Arnaud Le Vac, Reprenons les chemins d’ici

Venise est ici

Il existe chez Arnaud le Vac le désir d’embrasser le monde. Certes, comme il l’écrit : “c’est le lan­gage et l’histoire du sujet / qui débordent la vie” mais un tel bras­sage impo­se­rait un tra­vail plus long (à la Pound cité par le poète).
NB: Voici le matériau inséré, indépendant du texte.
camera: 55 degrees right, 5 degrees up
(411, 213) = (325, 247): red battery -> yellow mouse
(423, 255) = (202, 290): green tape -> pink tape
Dès lors, dans ces départs reste un cer­tain mal étreint qui répond tou­te­fois à la belle ambi­tion de tous les che­mins pro­po­sés dans “un déga­ge­ment per­ma­nent / et ondoyant vers la lumière”.
Volonté et désir forment les piliers d’un appel inces­sant à ce qui fait lan­gage et dont Le Vac ras­semble des élé­ments natu­rels et cultu­rels avec un appel inces­sant. Et ce, à par­tir de Venise comme Para­dis ou sym­bole en tant que porte de civi­li­sa­tions à recons­truire, de départs qui rap­pellent ce que Casa­nova disait d’un tel lieu : “Venise n’est pas là-bas mais là-haut”. Mais pour Le Vac, elle est aussi ici .

Le poète marche sur ses dalles car à Venise tout se passe in situ. Plus que Rome, elle devient la cité éter­nelle et pro­vi­soire. Pour preuve, l’Arétin quitta la ville de la Louve pour la cité des Doges. L’auteur y mélange les spectres tem­po­rels et spi­ri­tuels.
Pour lui, l’eau stag­nante n’est pas une ago­nie mori­bonde qu’il contem­ple­rait en Nar­cisse désa­busé. Il y avance à le recherche de nou­veaux départs et des “fleuves d’oubli” chers à Baudelaire.

jean-paul gavard-perret

Arnaud Le Vac, Repre­nons les che­mins d’ici, Edi­tions de Cygne, coll. “Le chant du cygne”, Paris, 2019, 77 p. — 11,00 €.